We returned to the sitting room, where Lynette was still passed out.
“Should we worry she’s not up yet?” Lorne asked.
“I think she’s been stressed, and probably like a lot of people around town, hasn’t been sleeping, so her body is taking a moment to rest.”
There was a boom above us and then some creaking.
“The hell was that?”
“That is magic making changes to the physical plane.”
He squinted at me. “Meaning?”
“What we said—the bad goes out with the good.”
“Not sure I understand what’s happening.”
“I have a hunch,” I said, letting go of his hand and walking to the straight hall connecting the front and back doors.

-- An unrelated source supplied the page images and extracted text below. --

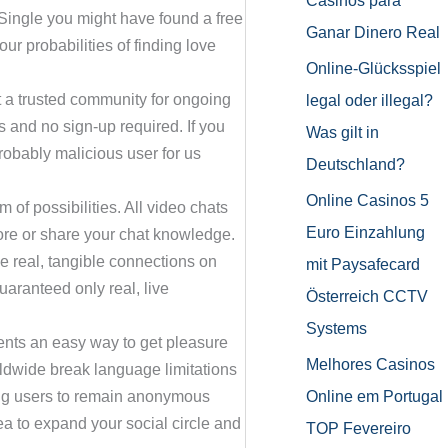
Casinos para
hSingle you might have found a free
Ganar Dinero Real
ur probabilities of finding love
Online-Glücksspiel
ct a trusted community for ongoing
legal oder illegal?
s and no sign-up required. If you
Was gilt in
robably malicious user for us
Deutschland?
Online Casinos 5
m of possibilities. All video chats
Euro Einzahlung
ore or share your chat knowledge.
ke real, tangible connections on
mit Paysafecard
aranteed only real, live
Österreich CCTV
Systems
ents an easy way to get pleasure
Melhores Casinos
orldwide break language limitations
Online em Portugal
ing users to remain anonymous
a to expand your social circle and
TOP Fevereiro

I didn’t step into the wind tunnel, instead stood and watched.
Lorne, who had followed me, pointed at the balls of what appeared to be cobwebs being blown out of the house. “Explain, please.”
“She said she’d been seeing things all day, and I suspect those are them.”
“You’re saying if you didn’t come over that first time and clear out my brother’s house, it would have gotten like this eventually?”
I shook my head. “This is at least a couple of decades of not cleansing the space. The house has been in the Fornell family for a long, long time, and as far as I know, Lynette’s devotion to magic and mediumship only started after her first bakery went bankrupt.”
“She’s not a witch, then.”
“She’s a practitioner, but this goes back to our talk at Kathy’s.”